Saïd (Sami Bouajila) a un cancer en phase terminale, une fille sourde et une scierie qui lui rapporte plus de dettes qu’autre chose. On n’a pas envie d’être à sa place, mais pour un drame facile, sa situation vaut de l’or. Parmi les jeunes en conditionnelle qu’il embauche, l’un d’eux a accepté, sous la contrainte, de planquer plusieurs kilos d’héroïne sur le site. Souci : cette héroïne, Adama (Eriq Ebouaney) veut à tout prix la récupérer. Pas dupe, Saïd sent venir les ennuis. Après avoir renvoyé tout le monde chez lui et appelé la police, il doit dealer avec les dealers, « John McClane style », en attendant que les secours arrivent…
Voici le nouveau long métrage de Julien Leclercq, après Braqueurs et Lukas. Du film de genre carré, pas forcément du goût de tous ni très subtil, mais le parfait moulin à clics pour Netflix, dont La Terre est le Sang est une exclusivité. Et on a très peur au début, tellement ça sent la facilité et l’acting « à la française ». À part un braquage bien tendu pour ouvrir le bal, les dix premières minutes enchaînent des moments qui font franchement grincer des dents.
Comme ce médecin qui annonce à Saïd son cancer, et dont je n’ai aucun mal à croire qu’il s’agit d’un vrai médecin, tant les dix mots qu’il prononce ont l’air totalement récités. Ou l’échange qui s’ensuit entre Saïd et Catherine, où tout ce que vous avez besoin de savoir est dit platement, avec beaucoup de difficulté à nous faire croire au naturel de la conversation. Bref, ça part mal, et ça fait craindre que malgré ses 1h20, générique compris, le film soit une erreur à regarder.
Anachronique et régressif… comme on les aime
Mais après ces dix minutes, on sort enfin de la zone d’inconfort pour entrer, progressivement, dans le divertissement promis.
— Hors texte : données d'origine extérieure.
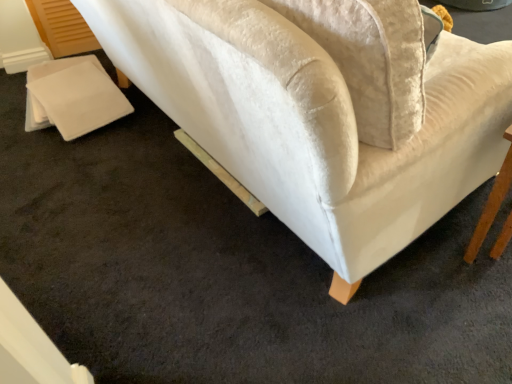
Question: Should I look upward or downward to see velvet white couch at upper right?

Choices:
 (A) up
 (B) down

Answer: (A)

Question: Is velvet white couch at upper right with wooden table at lower right?

Choices:
 (A) yes
 (B) no

Answer: (B)

Question: Is there a large distance between velvet white couch at upper right and wooden table at lower right?

Choices:
 (A) yes
 (B) no

Answer: (B)

Question: Is the depth of velvet white couch at upper right less than that of wooden table at lower right?

Choices:
 (A) yes
 (B) no

Answer: (A)

Question: Is velvet white couch at upper right positioned behind wooden table at lower right?

Choices:
 (A) yes
 (B) no

Answer: (B)

Question: Is velvet white couch at upper right facing towards wooden table at lower right?

Choices:
 (A) no
 (B) yes

Answer: (A)

Question: Is wooden table at lower right at the back of velvet white couch at upper right?

Choices:
 (A) yes
 (B) no

Answer: (B)

Question: Is wooden table at lower right at the right side of velvet white couch at upper right?

Choices:
 (A) yes
 (B) no

Answer: (A)

Question: Considering the relative sizes of wooden table at lower right and velvet white couch at upper right in the image provided, is wooden table at lower right thinner than velvet white couch at upper right?

Choices:
 (A) yes
 (B) no

Answer: (A)

Question: Would you say wooden table at lower right contains velvet white couch at upper right?

Choices:
 (A) yes
 (B) no

Answer: (B)

Question: Does wooden table at lower right have a lesser height compared to velvet white couch at upper right?

Choices:
 (A) yes
 (B) no

Answer: (B)

Question: From the image's perspective, is wooden table at lower right on velvet white couch at upper right?

Choices:
 (A) yes
 (B) no

Answer: (B)

Question: Is wooden table at lower right at the left side of velvet white couch at upper right?

Choices:
 (A) no
 (B) yes

Answer: (A)

Question: From a real-world perspective, is velvet white couch at upper right positioned above or below wooden table at lower right?

Choices:
 (A) below
 (B) above

Answer: (A)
La mise en place est un peu moins laborieuse, et dans sa deuxième moitié, quand tout est prêt, La Terre et le Sang nous donne enfin ce qu’on attendait. C’est un sous-Piège de Cristal à la française (dont certains ressorts dramatiques que je ne spoilerai pas) mais qui n’oublie pas le ludisme de rigueur. Il fait même plus : il subvertit nos attentes. Le traitement s’éloigne volontiers du film de McTiernan pour rappeler davantage le dernier opus de Rambo.
J’ai comparé Saïd à John McClane, mais à dire vrai, il tient plus de John Rambo cuvée 2019. Je sais bien qu’il n’a plus rien à perdre (le cancer, tout ça). Mais la facilité, le sadisme et même la gratuité avec laquelle il flingue, scie et torture des racailles m’ont fait pousser des rires de surprise tout au long du film. Même si, il faut le reconnaître, on rit une fois ou deux d’embarras devant l’incongruité de scènes totalement assumées, comme une course-poursuite impliquant un tracteur (vas-y pour rendre ça nerveux…). Mais c’est toujours livré avec un sérieux et une envie évidente de bien faire malgré les moyens.
La Terre et le Sang est un film humble et franc, qui se moque de justifier ses moments de gloire. Pas besoin de se défouler dessus en le traitant de navet. Ce n’est même pas un nanar. Il est dans la lignée des petits films d’exploitation italiens des 70s, qui pillaient à leur sauce les modèles américains à moindre coût, et offraient exactement ce qu’ils promettaient : de quoi se divertir pendant une heure et demi.
La Terre et le Sang, moralité
Si vous aimez les déclinaisons de Die Hard, les polars d’action français (comme ceux de Fred Cavayé), ou même ces deux magnifiques gueules que sont Sami Bouajila et Eriq Ebouaney, tentez le coup. Ce ne sont que quatre-vingt minutes, après tout. Qu’est-ce que vous risquez, à part quelques éclats de rire ? Vous verrez bien si c’est parce que vous aimez ou si c’est pour vous moquer.
LES + :
- Le face-à-face entre deux bonnes gueules du ciné franchouillard actuel (Sami Bouajila et Eriq Ebouaney).
- Des mises à mort barbares et gratuites qui font sourire.
- Ça sent une vraie envie de cinéma de genre simple et sans prise de tête.
LES – :
- Ça commence avec les pires tares du cinéma français.
- On peut parfois rire aux dépens du film, au lieu de rire avec lui.
- Vous l’oublierez vite, comme presque tous les films d’exploitation, réussis ou non.